東京メトロは3月13日、ログバーの音声翻訳デバイス「ili(イリー)」の実証実験を銀座駅で行った。なお、18日も明治神宮前駅で行う予定。
同社は、2016年10月~12月にオープンイノベーションプログラム「Tokyo Metro ACCELERATOR 2016」を開催。ログバーは「東京メトロアクセラレーター賞」を受賞していた。今回の実証実験は、パイロット施策第一弾として行われた。
音声翻訳はスマートフォンアプリなどで普及しつつあるが、ネット環境が必須で、電波環境が悪い場所での対応が難しく、応答速度などにも問題がある。iliは、オフラインでも翻訳が可能な「翻訳デバイス」であり、日本語と英語、中国語の双方向翻訳を可能としている。
この日行われた実証では、銀座駅の旅客案内所にデバイスを設置し、訪日外国人にデバイスを取ってもらうことで、翻訳デバイスとしての有用性を実証する。なお、現時点で旅客案内所の係員はすべて「英語・中国語・日本語」の通訳が可能な人員で、翻訳デバイスを必ずしも必要としていない。

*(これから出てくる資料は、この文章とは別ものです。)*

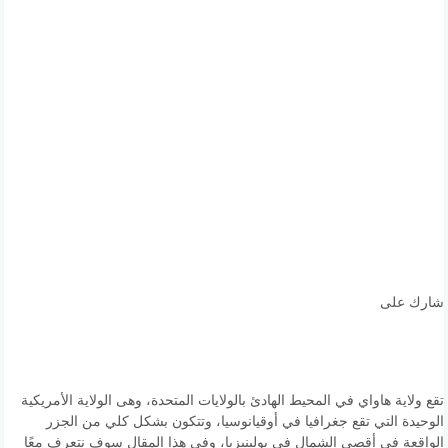
شارك على
تقع ولاية هاواي في المحيط الهادئ بالولايات المتحدة، وهى الولاية الأمريكية
الوحيدة التي تقع جغرافيا في أوقيانوسيا، وتتكون بشكل كلي من الجزر
الواقعة في أقصى الشمال في بولينيزيا، وفي هذا المقال سوف نتعرف معًا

ただ、政府が2020年を目標に、訪日外国人4000万人の達成を目指すなど、今後もさらなる訪日客の拡大が見込まれており、多言語人材の確保が難しくなるとみられる。東京メトロでは、駅係員などにiliを持たせることで、多様な外国人接客ニーズへの対応を図りたい狙いだ。
経営資源の”新しい解釈”に出会いたい
東京メトロの経営企画本部 企業価値創造部 新規事業担当 課長補佐の小林 峰史氏は、この実証実験の狙いを「新しい技術やサービス、つまり私たちが持っていないものとのコラボで、新たな”メトロの価値”を生み出したい」と話す。